絶望ありて、希望あり。
苦痛ありて、快楽あり。
出会いありて、別離あり。
裏切りありて、献身あり。
興隆ありて、衰亡あり。
男ありて、女あり。
破壊ありて、再生あり。
残忍ありて、慈愛あり。
一日ありて三六五日あり。
一時間ありて、二十四時間あり。
一秒ありて、一分あり。
革命、宗教、宿命、戦争、親子、兄弟、姉妹、血脈、血族。
人間の条件とは。
これは全て映画作りの題材である。
カンヌ国際映画祭が終わった。
今年も我が国の映画は評価されなかった。
別にカンヌが全てではないが、世界中の映画人はカンヌ、ベネチア、ベルリンを目指す。原作も読んでいない。
脚本も読んでいない。でも金になりそうだから金を出す。そんな資金提供者に神様、仏様といって手を合わせ平伏する。
マンガが売れているんだから映画も売れるだろう。本が売れたのだから映画も売れるだろう。
そんなこんなしている内に我が国の映画はその光彩を失ってしまった。
勿論、骨太の映画人、根性者の映画人、感性鋭い映画人も数多くいる。
だがそういう映画屋魂の芯に火を付け、炎とし、燃焼させている人のフィールドは極めて狭くなっている。
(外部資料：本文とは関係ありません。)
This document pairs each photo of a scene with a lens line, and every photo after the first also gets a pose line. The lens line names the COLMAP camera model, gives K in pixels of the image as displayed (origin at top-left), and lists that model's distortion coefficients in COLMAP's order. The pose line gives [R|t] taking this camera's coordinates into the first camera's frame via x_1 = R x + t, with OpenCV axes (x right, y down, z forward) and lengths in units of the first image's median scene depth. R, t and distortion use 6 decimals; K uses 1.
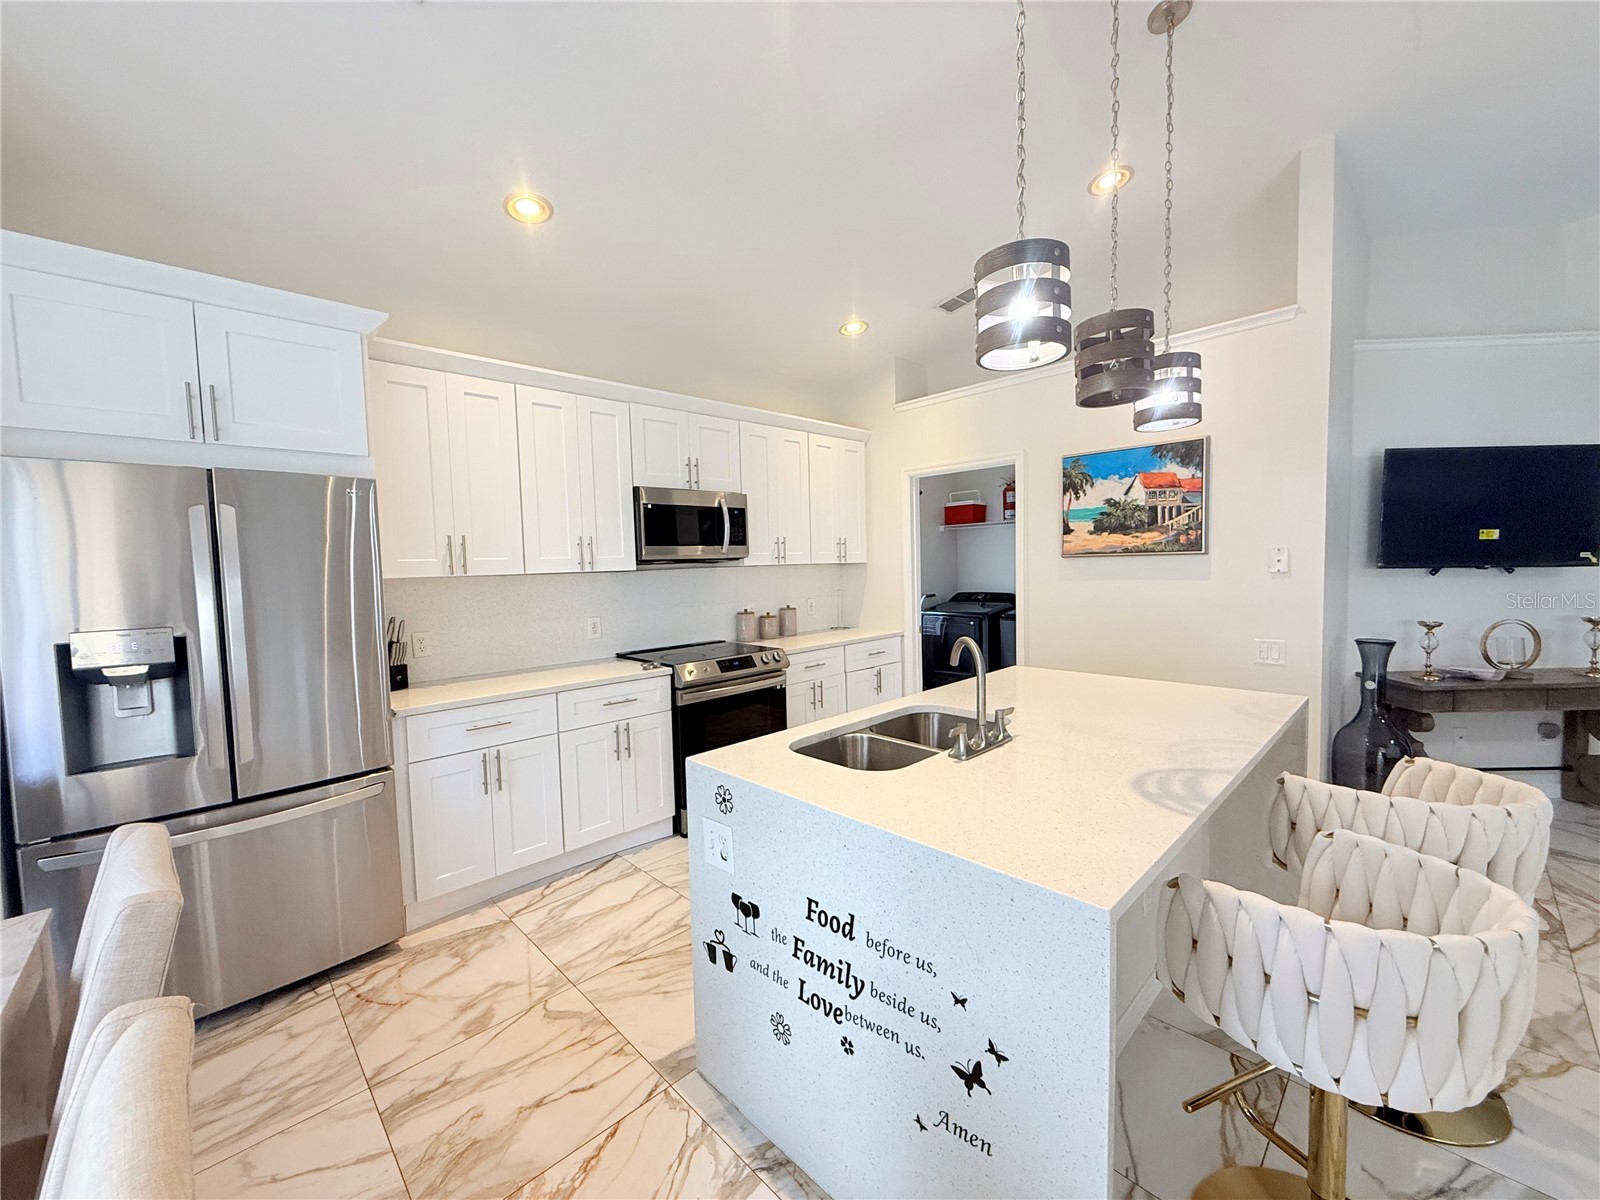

私は決して諦めないで行こうぜと声を大にしたい。世は正に平安朝時代のごとき混迷の極みだ。
今こそ映画人を目指す若者よ思いを形にせよだ。
使い捨てカメラでもいい、目の前の出来事を写し、残し、言葉をつけ、音をつけよだ。
例え一秒でも十秒でも映画は映画なのだから。
日本一短い文学といわれたのがある。
一人の作家が一人の編集者に出した一文だ。
それは「本は、売れたか」早口で言えば一秒ほどだ。
よし十秒位の短編映画を作ってみよう。これならきっと自前でできる。